Saved entries
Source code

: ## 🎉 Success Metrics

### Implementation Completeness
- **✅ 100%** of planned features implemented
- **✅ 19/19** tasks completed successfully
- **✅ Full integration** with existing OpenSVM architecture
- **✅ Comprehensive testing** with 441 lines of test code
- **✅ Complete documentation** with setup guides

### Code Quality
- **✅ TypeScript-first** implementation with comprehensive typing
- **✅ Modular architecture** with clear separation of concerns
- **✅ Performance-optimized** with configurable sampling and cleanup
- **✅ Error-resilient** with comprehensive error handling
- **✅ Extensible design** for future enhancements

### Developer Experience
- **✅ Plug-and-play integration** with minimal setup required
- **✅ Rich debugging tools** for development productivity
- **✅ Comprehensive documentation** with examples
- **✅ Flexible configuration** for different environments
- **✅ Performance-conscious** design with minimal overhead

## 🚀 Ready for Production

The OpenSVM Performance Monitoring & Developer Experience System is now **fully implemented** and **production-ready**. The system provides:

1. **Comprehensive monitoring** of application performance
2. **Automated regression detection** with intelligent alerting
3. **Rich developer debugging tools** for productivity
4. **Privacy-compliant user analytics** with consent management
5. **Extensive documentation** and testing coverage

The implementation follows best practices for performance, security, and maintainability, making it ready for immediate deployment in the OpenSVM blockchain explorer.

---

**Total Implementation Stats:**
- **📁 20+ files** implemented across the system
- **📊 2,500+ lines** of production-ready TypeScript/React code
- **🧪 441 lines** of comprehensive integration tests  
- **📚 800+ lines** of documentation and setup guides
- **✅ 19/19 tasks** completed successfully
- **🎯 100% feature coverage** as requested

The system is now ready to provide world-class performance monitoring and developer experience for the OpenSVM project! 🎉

Exercise prompt: Wherever the string "Rich" appears in the entries above, return the line it appears on.

Response area:
- **✅ Rich debugging tools** for development productivity
3. **Rich developer debugging tools** for productivity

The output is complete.